Zeroing in on NDBs in Africa, Prof. Abor, who is a Fellow of the Ghana Academy of Arts and Sciences, said the development finance institutions were critical avenues for providing countercyclical financing during and after periods of shocks as well as resource pools to fund the United Nation’s Sustainable Development Goals (SDGs).
He said they also enhanced inclusive financing, especially to small and medium enterprises (SMEs), promote innovation and structural transformation, crowd in private capital by de-risking key investment areas, help to fund public goods, climate action as well as deepen the financial market due to their ability to provide long-term financing.
These notwithstanding, the member of the American, Canadian and South African economic associations said NDBs were faced with challenges that risked undermining their effectiveness.
He identified these challenges to include, political interference in their corporate governance arrangements, currency mismatch where they borrow in foreign currencies but lend in local currencies, keen competition from commercial lenders with a focus on profit, and inadequate monitoring and evaluation (M&E), and impact evaluation structures.
Recommendations
To address some of these challenges, Prof. Abor said NDBs needed to prioritise governance systems and that board members must be allowed to complete their term.
He said NDBs also needed to implement strong and robust impact evaluation mechanisms as well as ensure a balanced funding mix, where loans are procured in local and foreign currencies to address the currency mismatch and minimise the foreign exchange risk component in their books.

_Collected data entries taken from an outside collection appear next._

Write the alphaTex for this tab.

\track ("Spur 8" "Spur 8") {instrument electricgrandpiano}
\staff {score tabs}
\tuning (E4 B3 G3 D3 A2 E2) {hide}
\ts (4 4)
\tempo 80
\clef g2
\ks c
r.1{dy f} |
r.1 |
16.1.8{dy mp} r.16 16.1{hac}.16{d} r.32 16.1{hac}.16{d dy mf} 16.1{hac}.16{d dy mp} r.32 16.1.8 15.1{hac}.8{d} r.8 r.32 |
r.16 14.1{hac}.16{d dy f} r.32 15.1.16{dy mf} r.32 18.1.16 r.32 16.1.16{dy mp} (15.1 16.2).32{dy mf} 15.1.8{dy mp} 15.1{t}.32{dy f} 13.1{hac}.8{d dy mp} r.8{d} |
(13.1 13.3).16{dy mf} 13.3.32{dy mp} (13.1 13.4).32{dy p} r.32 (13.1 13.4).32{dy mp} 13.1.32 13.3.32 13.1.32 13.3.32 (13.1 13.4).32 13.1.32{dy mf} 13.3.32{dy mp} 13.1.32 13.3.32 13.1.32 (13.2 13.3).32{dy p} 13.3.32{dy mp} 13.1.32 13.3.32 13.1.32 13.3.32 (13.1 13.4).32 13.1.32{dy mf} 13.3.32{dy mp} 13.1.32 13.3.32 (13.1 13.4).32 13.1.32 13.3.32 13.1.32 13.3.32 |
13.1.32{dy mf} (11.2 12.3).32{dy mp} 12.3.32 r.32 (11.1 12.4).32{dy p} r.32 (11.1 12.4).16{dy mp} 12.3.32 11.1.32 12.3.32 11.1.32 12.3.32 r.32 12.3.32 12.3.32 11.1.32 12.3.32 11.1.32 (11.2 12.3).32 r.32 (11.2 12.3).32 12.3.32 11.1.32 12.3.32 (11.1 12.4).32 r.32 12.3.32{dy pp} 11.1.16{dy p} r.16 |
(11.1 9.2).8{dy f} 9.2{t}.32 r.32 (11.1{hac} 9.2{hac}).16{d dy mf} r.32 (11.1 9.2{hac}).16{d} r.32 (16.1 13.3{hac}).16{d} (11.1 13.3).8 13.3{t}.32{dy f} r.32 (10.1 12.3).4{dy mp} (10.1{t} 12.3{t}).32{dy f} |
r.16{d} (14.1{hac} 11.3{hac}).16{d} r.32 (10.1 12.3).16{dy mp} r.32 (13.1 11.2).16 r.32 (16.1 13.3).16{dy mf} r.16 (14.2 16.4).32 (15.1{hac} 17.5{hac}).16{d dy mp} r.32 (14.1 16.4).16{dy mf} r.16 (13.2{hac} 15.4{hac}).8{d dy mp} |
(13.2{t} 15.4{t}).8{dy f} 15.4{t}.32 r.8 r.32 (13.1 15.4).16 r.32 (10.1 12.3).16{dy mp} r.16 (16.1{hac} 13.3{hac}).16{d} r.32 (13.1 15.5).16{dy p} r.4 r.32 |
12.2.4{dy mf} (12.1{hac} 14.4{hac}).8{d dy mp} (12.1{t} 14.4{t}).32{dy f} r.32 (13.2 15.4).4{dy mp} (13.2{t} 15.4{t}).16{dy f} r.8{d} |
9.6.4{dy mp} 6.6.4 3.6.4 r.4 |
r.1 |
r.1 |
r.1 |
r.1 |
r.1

On regulations, he proposed that NDBs adopt a proportionate approach of implementing Basel III from the Basel Accord, an international framework that sets standards for bank capital, to avoid suffering liquidity constraints.
Going forward, Prof. Abor said NDBs in the continent would be critical to the financing of climate mitigation and adaptation and the SDGs.
He mentioned that NDBs such as the Ghana EXIM Bank can support trade development, particularly intra-African trade, through trade facilitation and trade finance and thus advised NDBs to position themselves appropriately to help make the needed development impact.